RECIPE INGREDIENTS
(4-6 servings)
1 liter of whole milk
100 g of round rice (bomba type or similar)
100 g sugar (adjust to your taste)
1 cinnamon stick
The peel of 1 lemon (without the white part)
The peel of 1 orange (optional, for more aroma)
1 vanilla pod or a few drops of vanilla essence (optional)
A pinch of salt
Cinnamon powder for decoration
PREPARATION OF THE CREAMY RICE PUDDING RECIPE
In a large pot, pour the milk and add the cinnamon stick, lemon and orange peels, and vanilla pod (if using).

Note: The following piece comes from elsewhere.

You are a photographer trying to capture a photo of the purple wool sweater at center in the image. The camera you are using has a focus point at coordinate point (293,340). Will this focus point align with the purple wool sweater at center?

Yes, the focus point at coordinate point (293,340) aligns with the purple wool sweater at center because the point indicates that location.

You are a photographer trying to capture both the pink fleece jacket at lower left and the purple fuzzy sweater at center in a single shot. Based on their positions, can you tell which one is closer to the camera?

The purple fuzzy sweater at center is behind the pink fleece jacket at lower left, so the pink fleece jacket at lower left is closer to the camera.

Heat over medium-low heat until piping hot, but not boiling. Let it steep for 5-10 minutes and remove from heat.
Wash the rice under cold water to remove some of the starch. This helps prevent it from sticking together.
Remove the skins and the cinnamon stick from the milk.
Reheat the milk over medium-low heat and add the rice. Stir well to prevent it from sticking to the bottom.
Cook the rice for about 35-40 minutes, stirring constantly, especially towards the end.
When the rice is tender and the mixture begins to thicken, add the sugar and a pinch of salt. Mix well until the sugar dissolves.
Cook for another 5 minutes, stirring. If you like it creamier, you can add a little cream (50-100 ml) at this stage.
Remove the pot from the heat and let the rice pudding rest for a few minutes.
Pour it into individual containers or a large serving dish.
Sprinkle with ground cinnamon and let cool to room temperature before refrigerating.
💡 FINAL TIPS
The trick to making it creamy is to stir often and cook over low heat. Patience is key.
If it thickens too much when cooled, you can add a little hot milk and mix.